**RECORDS TO USE**:
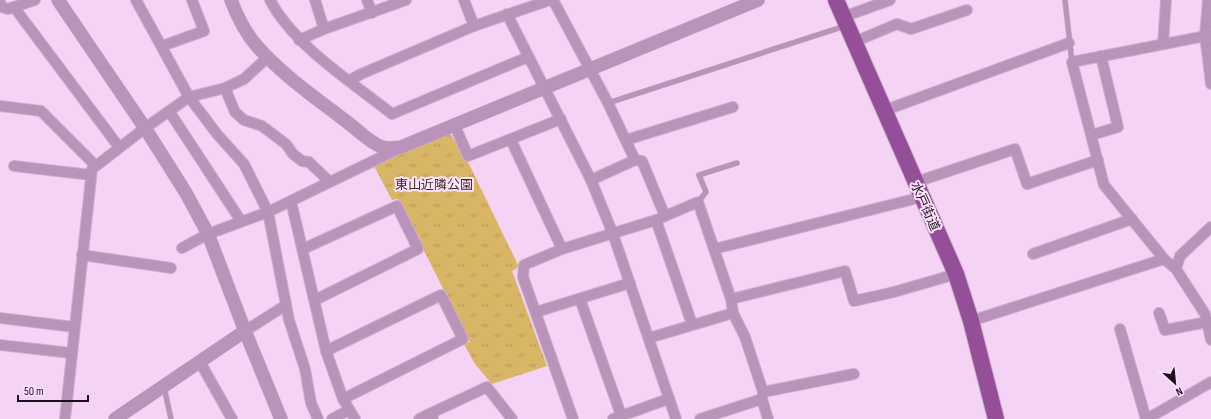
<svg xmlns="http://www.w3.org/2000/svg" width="1211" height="419" font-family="'Sofia Sans Condensed','Noto Sans JP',sans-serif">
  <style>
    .park { fill: url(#park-tufts) }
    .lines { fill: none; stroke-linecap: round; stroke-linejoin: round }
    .service-casing { stroke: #ceb0ce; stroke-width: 6 }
    .minor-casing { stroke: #ceb0ce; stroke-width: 12 }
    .tertiary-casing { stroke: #ceb0ce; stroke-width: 14 }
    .primary-casing { stroke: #ceb0ce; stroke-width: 18 }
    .service { stroke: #b993ba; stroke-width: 5 }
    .minor { stroke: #b993ba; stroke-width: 10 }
    .tertiary { stroke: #b993ba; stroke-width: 13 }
    .primary { stroke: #954f98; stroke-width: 16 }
    .labels { text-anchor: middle; stroke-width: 4; stroke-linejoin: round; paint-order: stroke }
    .park-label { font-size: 13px; fill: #3c311c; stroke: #fee2fe }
    .street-label { font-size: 13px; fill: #1b0f1b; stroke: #fee2fe }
  </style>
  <defs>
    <pattern id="park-tufts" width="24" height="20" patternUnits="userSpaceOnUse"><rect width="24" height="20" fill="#d9b566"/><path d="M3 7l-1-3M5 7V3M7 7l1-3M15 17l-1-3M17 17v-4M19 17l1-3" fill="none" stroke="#ba9a58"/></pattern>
  </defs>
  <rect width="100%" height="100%" fill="#f5d3f5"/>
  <polygon class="park" points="446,133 451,135 468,162 519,267 512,271 547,366 492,384 475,364 464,344 470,342 398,199 392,200 373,164"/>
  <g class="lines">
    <defs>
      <g id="service">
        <polyline points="1065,0 1072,62"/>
        <polyline points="608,103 845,26"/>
        <polyline points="698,202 706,192 699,175 737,163"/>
        <polyline points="164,387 171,419"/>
      </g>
      <g id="minor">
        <polyline points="136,0 189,97 217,134 244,164 268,212 289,320 305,369 311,403 318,419"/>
        <path d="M 270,0 C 294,46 352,82 392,114 L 528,57"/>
        <polyline points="315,0 324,29"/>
        <polyline points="367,0 372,13"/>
        <polyline points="464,0 474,26"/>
        <polyline points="553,0 608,103 635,160"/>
        <polyline points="1208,0 1205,36 1211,84"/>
        <polyline points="0,2 2,7 8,9 35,0"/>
        <polyline points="14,7 119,147"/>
        <polyline points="507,14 591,180 613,234 676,419"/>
        <polyline points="843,17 890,0"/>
        <polyline points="299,40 324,29 406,0"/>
        <polyline points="854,42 897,24 911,29 967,10"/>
        <polyline points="1163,44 1166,0"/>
        <polyline points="162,46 204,31 192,0"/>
        <polyline points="350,80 361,74 474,26 550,0"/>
        <polyline points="225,88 235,112 244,120 262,126 286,144 293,154 302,161 309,162 329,181"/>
        <polyline points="0,106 41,111 95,165"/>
        <polyline points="169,111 241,221"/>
        <polyline points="883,111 1069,43"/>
        <polyline points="454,124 468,156 561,119"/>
        <polyline points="1092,135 1118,127 1101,56"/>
        <polyline points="511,140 562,249"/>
        <polyline points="626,140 733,107"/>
        <polyline points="14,166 91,175"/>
        <polyline points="591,180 635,160 642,161 665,216"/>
        <polyline points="916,182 1015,149 1027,184 1098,160"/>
        <polyline points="291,201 326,351 343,399 355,419"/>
        <polyline points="656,220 692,324"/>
        <polyline points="1211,227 1180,256 1176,269 1205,314 1211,340"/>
        <polyline points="182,248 208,234 268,212 398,149"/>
        <polyline points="303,249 397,206 418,249 315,300"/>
        <polyline points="714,249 922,197"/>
        <polyline points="1033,254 1132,219"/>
        <polyline points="82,255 171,268"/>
        <polyline points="1176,269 1164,259 1104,185 1072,62 1211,35"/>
        <polyline points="580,299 621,415"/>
        <polyline points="731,299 845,271 854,301 894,292 956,274"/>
        <polyline points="536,312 630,283"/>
        <polyline points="733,313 745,337 763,392 762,399 768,419"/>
        <polyline points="1159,313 1165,330 1208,322"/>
        <polyline points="0,318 74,327"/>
        <polyline points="971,321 1164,259"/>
        <polyline points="1120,329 1146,419"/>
        <polyline points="245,331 286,305"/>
        <polyline points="0,345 71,353"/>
        <polyline points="326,351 441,295 463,339 343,399"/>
        <polyline points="200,362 232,419"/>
        <polyline points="763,392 854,374"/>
        <polyline points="427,415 487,387 512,419"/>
        <polyline points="65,419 92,169 145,128 189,97 225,88 244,79 268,57"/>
        <polyline points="332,419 349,410"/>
        <polyline points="419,419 427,415 433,419"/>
        <polyline points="573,419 523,277 524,265 562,249 656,220 698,202 731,299 733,313 649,338"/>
        <polyline points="613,419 668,399"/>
        <polyline points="700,419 762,399"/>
        <polyline points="1147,419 1211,382"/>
      </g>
      <g id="tertiary">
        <polyline points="58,0 145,128 186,193 208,234 245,331 281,419"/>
        <path d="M 231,0 C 237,16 245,32 256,45 C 282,75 316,98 347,122 C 358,130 370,143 382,147 C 388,149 394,148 401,147 L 758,0"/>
        <polyline points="115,419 245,331"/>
      </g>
      <polyline id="primary" points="836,0 956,274 971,321 996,419"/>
    </defs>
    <use href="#service" class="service-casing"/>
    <use href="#minor" class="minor-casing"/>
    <use href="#tertiary" class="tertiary-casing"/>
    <use href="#primary" class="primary-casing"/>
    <use href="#service" class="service"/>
    <use href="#minor" class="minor"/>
    <use href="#tertiary" class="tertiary"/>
    <use href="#primary" class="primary"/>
  </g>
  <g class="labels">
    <g class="park-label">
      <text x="434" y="189">東山近隣公園</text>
    </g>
    <g class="street-label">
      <text transform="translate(926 206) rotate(66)" y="5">水戸街道</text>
    </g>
  </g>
  <g transform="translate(1175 383) rotate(153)" stroke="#fee2fe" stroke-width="3" paint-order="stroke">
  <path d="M0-3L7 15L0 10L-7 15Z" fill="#1b0f1b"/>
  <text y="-6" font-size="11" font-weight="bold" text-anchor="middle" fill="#1b0f1b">N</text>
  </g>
  <path d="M18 395v6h70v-6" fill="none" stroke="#1b0f1b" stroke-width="2"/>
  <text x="24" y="395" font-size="12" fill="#1b0f1b" stroke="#fee2fe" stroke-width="3" paint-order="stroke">50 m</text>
</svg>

**PROMPT**:
Output the full listing verbatim, but drop the images.

**EXPECTED ANSWER**:
<svg xmlns="http://www.w3.org/2000/svg" width="1211" height="419" font-family="'Sofia Sans Condensed','Noto Sans JP',sans-serif">
  <style>
    .park { fill: url(#park-tufts) }
    .lines { fill: none; stroke-linecap: round; stroke-linejoin: round }
    .service-casing { stroke: #ceb0ce; stroke-width: 6 }
    .minor-casing { stroke: #ceb0ce; stroke-width: 12 }
    .tertiary-casing { stroke: #ceb0ce; stroke-width: 14 }
    .primary-casing { stroke: #ceb0ce; stroke-width: 18 }
    .service { stroke: #b993ba; stroke-width: 5 }
    .minor { stroke: #b993ba; stroke-width: 10 }
    .tertiary { stroke: #b993ba; stroke-width: 13 }
    .primary { stroke: #954f98; stroke-width: 16 }
    .labels { text-anchor: middle; stroke-width: 4; stroke-linejoin: round; paint-order: stroke }
    .park-label { font-size: 13px; fill: #3c311c; stroke: #fee2fe }
    .street-label { font-size: 13px; fill: #1b0f1b; stroke: #fee2fe }
  </style>
  <defs>
    <pattern id="park-tufts" width="24" height="20" patternUnits="userSpaceOnUse"><rect width="24" height="20" fill="#d9b566"/><path d="M3 7l-1-3M5 7V3M7 7l1-3M15 17l-1-3M17 17v-4M19 17l1-3" fill="none" stroke="#ba9a58"/></pattern>
  </defs>
  <rect width="100%" height="100%" fill="#f5d3f5"/>
  <polygon class="park" points="446,133 451,135 468,162 519,267 512,271 547,366 492,384 475,364 464,344 470,342 398,199 392,200 373,164"/>
  <g class="lines">
    <defs>
      <g id="service">
        <polyline points="1065,0 1072,62"/>
        <polyline points="608,103 845,26"/>
        <polyline points="698,202 706,192 699,175 737,163"/>
        <polyline points="164,387 171,419"/>
      </g>
      <g id="minor">
        <polyline points="136,0 189,97 217,134 244,164 268,212 289,320 305,369 311,403 318,419"/>
        <path d="M 270,0 C 294,46 352,82 392,114 L 528,57"/>
        <polyline points="315,0 324,29"/>
        <polyline points="367,0 372,13"/>
        <polyline points="464,0 474,26"/>
        <polyline points="553,0 608,103 635,160"/>
        <polyline points="1208,0 1205,36 1211,84"/>
        <polyline points="0,2 2,7 8,9 35,0"/>
        <polyline points="14,7 119,147"/>
        <polyline points="507,14 591,180 613,234 676,419"/>
        <polyline points="843,17 890,0"/>
        <polyline points="299,40 324,29 406,0"/>
        <polyline points="854,42 897,24 911,29 967,10"/>
        <polyline points="1163,44 1166,0"/>
        <polyline points="162,46 204,31 192,0"/>
        <polyline points="350,80 361,74 474,26 550,0"/>
        <polyline points="225,88 235,112 244,120 262,126 286,144 293,154 302,161 309,162 329,181"/>
        <polyline points="0,106 41,111 95,165"/>
        <polyline points="169,111 241,221"/>
        <polyline points="883,111 1069,43"/>
        <polyline points="454,124 468,156 561,119"/>
        <polyline points="1092,135 1118,127 1101,56"/>
        <polyline points="511,140 562,249"/>
        <polyline points="626,140 733,107"/>
        <polyline points="14,166 91,175"/>
        <polyline points="591,180 635,160 642,161 665,216"/>
        <polyline points="916,182 1015,149 1027,184 1098,160"/>
        <polyline points="291,201 326,351 343,399 355,419"/>
        <polyline points="656,220 692,324"/>
        <polyline points="1211,227 1180,256 1176,269 1205,314 1211,340"/>
        <polyline points="182,248 208,234 268,212 398,149"/>
        <polyline points="303,249 397,206 418,249 315,300"/>
        <polyline points="714,249 922,197"/>
        <polyline points="1033,254 1132,219"/>
        <polyline points="82,255 171,268"/>
        <polyline points="1176,269 1164,259 1104,185 1072,62 1211,35"/>
        <polyline points="580,299 621,415"/>
        <polyline points="731,299 845,271 854,301 894,292 956,274"/>
        <polyline points="536,312 630,283"/>
        <polyline points="733,313 745,337 763,392 762,399 768,419"/>
        <polyline points="1159,313 1165,330 1208,322"/>
        <polyline points="0,318 74,327"/>
        <polyline points="971,321 1164,259"/>
        <polyline points="1120,329 1146,419"/>
        <polyline points="245,331 286,305"/>
        <polyline points="0,345 71,353"/>
        <polyline points="326,351 441,295 463,339 343,399"/>
        <polyline points="200,362 232,419"/>
        <polyline points="763,392 854,374"/>
        <polyline points="427,415 487,387 512,419"/>
        <polyline points="65,419 92,169 145,128 189,97 225,88 244,79 268,57"/>
        <polyline points="332,419 349,410"/>
        <polyline points="419,419 427,415 433,419"/>
        <polyline points="573,419 523,277 524,265 562,249 656,220 698,202 731,299 733,313 649,338"/>
        <polyline points="613,419 668,399"/>
        <polyline points="700,419 762,399"/>
        <polyline points="1147,419 1211,382"/>
      </g>
      <g id="tertiary">
        <polyline points="58,0 145,128 186,193 208,234 245,331 281,419"/>
        <path d="M 231,0 C 237,16 245,32 256,45 C 282,75 316,98 347,122 C 358,130 370,143 382,147 C 388,149 394,148 401,147 L 758,0"/>
        <polyline points="115,419 245,331"/>
      </g>
      <polyline id="primary" points="836,0 956,274 971,321 996,419"/>
    </defs>
    <use href="#service" class="service-casing"/>
    <use href="#minor" class="minor-casing"/>
    <use href="#tertiary" class="tertiary-casing"/>
    <use href="#primary" class="primary-casing"/>
    <use href="#service" class="service"/>
    <use href="#minor" class="minor"/>
    <use href="#tertiary" class="tertiary"/>
    <use href="#primary" class="primary"/>
  </g>
  <g class="labels">
    <g class="park-label">
      <text x="434" y="189">東山近隣公園</text>
    </g>
    <g class="street-label">
      <text transform="translate(926 206) rotate(66)" y="5">水戸街道</text>
    </g>
  </g>
  <g transform="translate(1175 383) rotate(153)" stroke="#fee2fe" stroke-width="3" paint-order="stroke">
  <path d="M0-3L7 15L0 10L-7 15Z" fill="#1b0f1b"/>
  <text y="-6" font-size="11" font-weight="bold" text-anchor="middle" fill="#1b0f1b">N</text>
  </g>
  <path d="M18 395v6h70v-6" fill="none" stroke="#1b0f1b" stroke-width="2"/>
  <text x="24" y="395" font-size="12" fill="#1b0f1b" stroke="#fee2fe" stroke-width="3" paint-order="stroke">50 m</text>
</svg>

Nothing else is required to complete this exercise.